The bold decision of the Government to privatise loss-making PSUs is welcome. We have seen how steps initiated for revival of these units, including restructuring of the bad debts they carry, fail in the absence of concrete plans. Inefficiency, dishonesty and corruption at all levels of management and the inborn lethargy and natural disappointment of PSU employees have pushed even well-run and profit-making undertakings to the edge. The Government should only take care to see that there are no job losses except to the extent of the inevitable and the PSUs are not sold a throwaway price to favour anyone.

Tharcius S Fernando

Chennai

Reform the only way

With reference to the editorial, “Break the shackles” (November 6), salaries and unions will be the main factors against attracting talent from private sector/ top notch financial institutions in PSBs. They have to undergo a reform — manpower rationalisation, automation and improvement in infrastructure — which will put them at par with private sector banks. Once that is done, the Government should slowly stop interfering and make the banks more autonomous. It would then be easier to attract good lateral candidates and improve the banks’ financial health, governance and service.

Sridhar Narasimhan

Email

It is a welcome move on the part of the Government to constitute a committee for selection of the CMD. The role of top executives is very crucial as they safeguard public money. Any partisanship on their part will only erode the confidence the public reposes in PSBs. Even the “missing middle” have to be brought back through proper recruitment of middle level management which plays a major role in the loan process mechanism.

Sureshbabu

Hyderabad

You have assumed that board members are independent and act on their own wisdom. But the board members of government banks are appointed by the Government and mostly on political consideration. Hence this cannot be a workable solution. To make it workable first of all the selection process of the board members must undergo change. They can be selected by a committee constituted of heads of various regulators such as the RBI, SEBI and so on.

S Kalyanasundaram

Email

Cash in

With reference to “Look east for energy” by G Parthasarathy (November 6), India should take advantage of its unique geographical location to diversify its energy imports. The energy market dynamics are changing with the US, Canada and Australia increasing their capacity to export gas. Our Prime Minister should use this opportunity to cash in and make agreements to import LNG.

Sunny Manchanda

Ahmadnagar, Maharashtra

Consider this too

This is with reference to “The land of a million datasets” by Sandeep K Gupta (November 5). There could be some duplication in the process of collection, analysis, and reporting between agencies as the human element often results in collection bias and misreporting. Selection of a data miner across the sector might address this concern.

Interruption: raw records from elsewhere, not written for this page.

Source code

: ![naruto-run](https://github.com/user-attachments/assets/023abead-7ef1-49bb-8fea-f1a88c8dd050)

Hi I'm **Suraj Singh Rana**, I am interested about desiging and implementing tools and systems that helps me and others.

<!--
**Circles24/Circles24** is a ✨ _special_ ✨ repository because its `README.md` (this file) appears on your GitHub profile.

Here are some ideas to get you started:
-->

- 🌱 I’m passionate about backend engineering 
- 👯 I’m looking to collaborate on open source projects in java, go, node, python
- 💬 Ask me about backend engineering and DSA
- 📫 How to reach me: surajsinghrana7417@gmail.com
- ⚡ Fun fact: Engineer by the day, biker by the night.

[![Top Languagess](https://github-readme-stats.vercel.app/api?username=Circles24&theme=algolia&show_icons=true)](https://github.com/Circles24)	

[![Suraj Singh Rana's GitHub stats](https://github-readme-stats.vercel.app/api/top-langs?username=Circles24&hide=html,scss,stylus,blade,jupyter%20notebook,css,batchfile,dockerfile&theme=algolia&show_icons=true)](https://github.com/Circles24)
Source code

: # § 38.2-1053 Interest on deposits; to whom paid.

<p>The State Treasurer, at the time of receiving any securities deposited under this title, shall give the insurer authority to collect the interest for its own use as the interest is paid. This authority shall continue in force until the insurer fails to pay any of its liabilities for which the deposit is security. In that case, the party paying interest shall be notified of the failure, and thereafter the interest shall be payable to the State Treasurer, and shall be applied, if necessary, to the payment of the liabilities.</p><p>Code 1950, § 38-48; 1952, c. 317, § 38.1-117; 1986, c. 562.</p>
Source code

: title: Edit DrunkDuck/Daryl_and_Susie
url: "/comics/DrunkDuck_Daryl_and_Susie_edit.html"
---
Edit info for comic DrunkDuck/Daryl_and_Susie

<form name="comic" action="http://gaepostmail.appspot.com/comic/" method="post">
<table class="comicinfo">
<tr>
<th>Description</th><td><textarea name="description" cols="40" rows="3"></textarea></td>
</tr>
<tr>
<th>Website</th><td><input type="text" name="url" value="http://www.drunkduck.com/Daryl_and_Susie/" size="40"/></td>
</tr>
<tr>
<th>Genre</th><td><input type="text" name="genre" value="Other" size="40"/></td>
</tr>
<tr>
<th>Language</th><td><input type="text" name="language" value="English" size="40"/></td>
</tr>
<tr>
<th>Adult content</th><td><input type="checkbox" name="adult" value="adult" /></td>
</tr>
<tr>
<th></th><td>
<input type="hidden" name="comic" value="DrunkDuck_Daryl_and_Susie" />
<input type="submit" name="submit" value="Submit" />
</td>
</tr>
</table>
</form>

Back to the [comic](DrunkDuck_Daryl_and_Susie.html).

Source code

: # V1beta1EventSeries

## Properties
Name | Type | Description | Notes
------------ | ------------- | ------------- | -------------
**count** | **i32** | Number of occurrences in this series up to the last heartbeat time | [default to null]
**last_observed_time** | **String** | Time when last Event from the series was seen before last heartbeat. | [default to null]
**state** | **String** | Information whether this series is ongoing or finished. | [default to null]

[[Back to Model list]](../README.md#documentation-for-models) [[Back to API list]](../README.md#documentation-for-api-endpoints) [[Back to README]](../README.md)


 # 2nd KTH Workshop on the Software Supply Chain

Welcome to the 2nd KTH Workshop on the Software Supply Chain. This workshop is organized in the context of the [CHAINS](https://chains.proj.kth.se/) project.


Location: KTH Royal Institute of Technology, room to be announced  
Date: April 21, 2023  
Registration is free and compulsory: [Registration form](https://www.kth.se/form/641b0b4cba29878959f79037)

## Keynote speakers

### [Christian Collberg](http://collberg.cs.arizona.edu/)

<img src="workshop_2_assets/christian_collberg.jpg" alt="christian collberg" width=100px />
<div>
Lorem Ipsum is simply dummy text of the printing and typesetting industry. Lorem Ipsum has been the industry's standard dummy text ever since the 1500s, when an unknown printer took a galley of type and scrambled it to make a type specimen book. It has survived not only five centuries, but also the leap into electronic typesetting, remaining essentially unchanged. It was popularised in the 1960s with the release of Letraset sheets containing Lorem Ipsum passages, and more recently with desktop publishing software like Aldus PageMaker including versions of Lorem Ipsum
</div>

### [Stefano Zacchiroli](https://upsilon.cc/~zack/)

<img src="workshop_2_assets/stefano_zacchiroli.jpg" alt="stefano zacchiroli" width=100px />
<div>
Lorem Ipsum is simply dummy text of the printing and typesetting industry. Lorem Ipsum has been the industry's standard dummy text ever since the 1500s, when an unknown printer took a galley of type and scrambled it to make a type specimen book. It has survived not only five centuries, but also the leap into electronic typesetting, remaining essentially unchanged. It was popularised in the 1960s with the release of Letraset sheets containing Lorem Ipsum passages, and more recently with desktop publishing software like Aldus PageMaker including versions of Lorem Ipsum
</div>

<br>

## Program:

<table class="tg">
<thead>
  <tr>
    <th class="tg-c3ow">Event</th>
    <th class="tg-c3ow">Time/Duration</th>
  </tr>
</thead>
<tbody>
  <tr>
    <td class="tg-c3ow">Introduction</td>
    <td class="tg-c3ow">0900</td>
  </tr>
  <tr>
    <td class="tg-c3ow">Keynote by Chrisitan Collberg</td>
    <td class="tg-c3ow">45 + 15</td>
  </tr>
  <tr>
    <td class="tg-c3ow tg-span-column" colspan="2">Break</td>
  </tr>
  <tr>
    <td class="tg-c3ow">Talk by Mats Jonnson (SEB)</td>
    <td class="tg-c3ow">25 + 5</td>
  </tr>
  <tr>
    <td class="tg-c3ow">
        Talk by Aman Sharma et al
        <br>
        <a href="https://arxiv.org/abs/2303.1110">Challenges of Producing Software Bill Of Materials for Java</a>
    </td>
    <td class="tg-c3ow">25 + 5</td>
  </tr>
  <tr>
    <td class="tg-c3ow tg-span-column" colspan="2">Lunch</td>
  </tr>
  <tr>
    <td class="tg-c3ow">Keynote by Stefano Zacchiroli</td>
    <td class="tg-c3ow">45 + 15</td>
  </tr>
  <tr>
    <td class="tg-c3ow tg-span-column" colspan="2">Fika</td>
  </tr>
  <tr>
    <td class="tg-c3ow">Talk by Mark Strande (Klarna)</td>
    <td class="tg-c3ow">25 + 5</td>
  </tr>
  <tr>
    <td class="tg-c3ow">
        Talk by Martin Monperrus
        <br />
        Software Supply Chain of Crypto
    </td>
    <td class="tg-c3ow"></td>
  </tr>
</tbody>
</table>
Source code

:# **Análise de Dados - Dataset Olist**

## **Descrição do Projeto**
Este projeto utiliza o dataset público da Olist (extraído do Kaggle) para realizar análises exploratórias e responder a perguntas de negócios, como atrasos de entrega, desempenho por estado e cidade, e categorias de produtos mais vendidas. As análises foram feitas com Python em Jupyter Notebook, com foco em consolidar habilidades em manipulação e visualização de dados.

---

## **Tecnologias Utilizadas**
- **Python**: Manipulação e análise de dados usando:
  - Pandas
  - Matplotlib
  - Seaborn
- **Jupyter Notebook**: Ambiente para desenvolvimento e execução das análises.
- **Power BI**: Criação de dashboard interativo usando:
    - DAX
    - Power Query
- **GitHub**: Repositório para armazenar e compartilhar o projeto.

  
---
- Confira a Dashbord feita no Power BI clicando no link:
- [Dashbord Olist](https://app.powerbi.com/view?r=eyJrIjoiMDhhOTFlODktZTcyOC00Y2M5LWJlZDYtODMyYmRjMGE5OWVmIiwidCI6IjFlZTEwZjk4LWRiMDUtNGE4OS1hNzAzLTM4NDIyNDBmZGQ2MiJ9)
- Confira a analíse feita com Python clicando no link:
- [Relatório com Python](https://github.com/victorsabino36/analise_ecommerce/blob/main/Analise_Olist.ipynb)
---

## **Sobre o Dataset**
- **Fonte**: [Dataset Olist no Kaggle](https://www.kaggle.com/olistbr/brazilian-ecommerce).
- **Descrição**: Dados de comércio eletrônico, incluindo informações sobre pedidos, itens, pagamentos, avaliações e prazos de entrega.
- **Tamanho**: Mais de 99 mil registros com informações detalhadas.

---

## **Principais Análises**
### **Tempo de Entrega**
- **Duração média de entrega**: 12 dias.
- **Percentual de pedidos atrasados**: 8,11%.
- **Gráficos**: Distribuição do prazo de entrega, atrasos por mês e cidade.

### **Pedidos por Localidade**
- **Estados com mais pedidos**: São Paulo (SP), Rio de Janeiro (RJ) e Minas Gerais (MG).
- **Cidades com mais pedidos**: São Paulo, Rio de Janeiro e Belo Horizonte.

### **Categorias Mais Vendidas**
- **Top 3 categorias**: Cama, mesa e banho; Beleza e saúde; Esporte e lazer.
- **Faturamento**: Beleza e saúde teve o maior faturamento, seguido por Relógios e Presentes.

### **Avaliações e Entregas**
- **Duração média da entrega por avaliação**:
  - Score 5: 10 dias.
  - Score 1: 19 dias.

Also, to deal with the monitoring and control of erroneous dataset, people need to be system-literate. There is need to be alert and careful while accessing the required data and regulators can educate the general public on this.

Kushankur Dey

Ahmedabad

Modi in Forbes

Narendra Modi's debut among the world’s most powerful people, ranking 15th and putting to the shade Congress president Sonia Gandhi, who was the highest ranked Indian last year should come as no surprise.

His penchant for hard work and initiatives like ‘Make in India’, ‘Smart cities’, ‘Jan Dhan Yogna’ and ‘Clean India’ managed to strike the right chord with the people. Industrialists Mukesh Ambani and Lakshmi Mittal, also making it to the Forbes list is another reason to cheer.